Las dos personas miraron y vieron una ardilla corriendo rápidamente por un árbol.
Esta ardilla era muy gorda, su peluda cola era una sombra gris. Se veía muy lindo.
Al ver esto, por alguna razón, Chen Changsheng se olvidó de su muerte venidera o de lo que podría ser una conclusión aún más miserable que la muerte. Su rostro revelaba una sonrisa inocente.
La Divina Emperatriz de Tianhai no sonrió. Ella solo miró en silencio a la ardilla, pensando en algo.
Ella agitó su manga como si estuviera apartando algunas emociones que ella encontró desagradables.
La ardilla linda estaba saltando hacia otro árbol cuando transformó el aire en una flor de sangre.
Chen Changsheng se congeló. Más bien triste, le preguntó: “¿Por qué?”
La Emperatriz Divina de Tianhai no respondió su pregunta. Lo que respondió a su pregunta fue una serie de sonidos del bosque oscuro.
Estos sonidos eran sonidos muy apagados, como una bolsa de cuero llena de vino que ya no podía soportar la presión interna y, por lo tanto, explotar.
Un hombre de mediana edad se tambaleó desde detrás de un árbol, con el estómago ya desinflado, como si hubiera sido aplastado directamente por una presión aterradora. La sangre brotaba constantemente de sus ojos, oídos y nariz. Antes de que tuviera tiempo de decir algo, se desplomó en el suelo.
Chen Changsheng lo reconoció como uno de los tres cardenales de la Oficina de Educación Eclesiástica.
Había venido a buscar a Chen Changsheng, o quizás a seguir la orden del Palacio Li y protegerlo.
Acababa de morir delante de los ojos de Chen Changsheng.
Esos sonidos apagados continuaron. En el bosque de principios de otoño, en los árboles o en las hojas caídas, explotaron unas diez flores de sangre.
Cada flor de sangre representaba la explosión y la muerte de un experto de la ortodoxia.
Más lejos en la oscuridad, algunos expertos en ortodoxia que no habían sido afectados fueron expulsados y salieron corriendo en todas direcciones para escapar, pero ¿cómo podrían correr más rápido que el viento que corría por el bosque?
Mientras veía esta escena tan aterradora que bordeaba lo extraño, el cuerpo de Chen Changsheng se enfrió.

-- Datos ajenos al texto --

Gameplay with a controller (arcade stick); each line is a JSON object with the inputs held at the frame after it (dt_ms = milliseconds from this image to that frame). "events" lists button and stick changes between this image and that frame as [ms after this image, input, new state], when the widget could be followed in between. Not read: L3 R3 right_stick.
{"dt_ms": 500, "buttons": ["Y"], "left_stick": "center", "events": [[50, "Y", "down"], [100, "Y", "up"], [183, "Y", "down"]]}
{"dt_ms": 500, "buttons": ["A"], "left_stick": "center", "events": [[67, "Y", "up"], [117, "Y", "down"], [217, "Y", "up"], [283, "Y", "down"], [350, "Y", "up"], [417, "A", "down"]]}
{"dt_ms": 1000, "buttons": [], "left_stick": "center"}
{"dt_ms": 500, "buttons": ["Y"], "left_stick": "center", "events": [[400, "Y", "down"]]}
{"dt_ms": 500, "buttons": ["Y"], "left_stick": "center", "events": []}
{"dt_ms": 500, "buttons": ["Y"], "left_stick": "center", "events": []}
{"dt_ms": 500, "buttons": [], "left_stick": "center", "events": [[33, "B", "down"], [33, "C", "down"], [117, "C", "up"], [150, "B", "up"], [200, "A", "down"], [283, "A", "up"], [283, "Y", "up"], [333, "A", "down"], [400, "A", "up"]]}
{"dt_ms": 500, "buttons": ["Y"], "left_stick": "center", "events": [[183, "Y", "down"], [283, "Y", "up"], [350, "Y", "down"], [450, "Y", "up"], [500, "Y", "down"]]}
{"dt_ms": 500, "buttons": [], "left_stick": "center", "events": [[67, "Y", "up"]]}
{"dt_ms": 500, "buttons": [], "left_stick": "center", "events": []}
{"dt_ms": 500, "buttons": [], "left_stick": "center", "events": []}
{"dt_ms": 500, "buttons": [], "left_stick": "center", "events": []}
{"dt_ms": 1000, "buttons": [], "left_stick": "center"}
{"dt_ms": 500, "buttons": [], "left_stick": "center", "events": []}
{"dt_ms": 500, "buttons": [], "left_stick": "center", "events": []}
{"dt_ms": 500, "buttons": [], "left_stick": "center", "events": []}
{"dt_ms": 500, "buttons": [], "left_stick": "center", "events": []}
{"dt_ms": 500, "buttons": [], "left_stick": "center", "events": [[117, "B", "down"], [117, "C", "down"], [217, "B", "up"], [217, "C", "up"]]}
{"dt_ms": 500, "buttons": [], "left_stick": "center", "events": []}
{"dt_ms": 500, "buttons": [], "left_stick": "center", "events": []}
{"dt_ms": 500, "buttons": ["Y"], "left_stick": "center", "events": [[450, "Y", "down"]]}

Las personas que murieron frente a él eran expertos extraordinarios de talento raro, pero antes de la Emperatriz Divina de Tianhai, todos estaban impotentes.
La Divina Emperatriz de Tianhai ya había puesto sus manos detrás de su espalda, pero el viento agitado por sus mangas todavía recorría el bosque.
La matanza despiadada continuó. De vez en cuando, alguien moriría, su muerte sería demasiado desgraciada para describirla.
Chen Changsheng gritó que era suficiente.
Pensó que su voz era lo suficientemente fuerte, pero ella parecía no escuchar.
Sintió que su voz estaba manchada de sangre, pero ella parecía no tener ninguna reacción.
Varias docenas de cadáveres que ya no están intactos yacen silenciosamente dentro del oscuro bosque.
La Emperatriz Divina de Tianhai miró sin expresión a la oscuridad y levantó su mano derecha una vez más.
Un grito ahogado de dolor vino repentinamente de la oscuridad, y luego una persona fue forzada a la luz.
La persona que salía de la oscuridad era Liu Qing, la espada en sus manos ya doblada, su ropa cubierta de heridas, la sangre fluía constantemente de ellas.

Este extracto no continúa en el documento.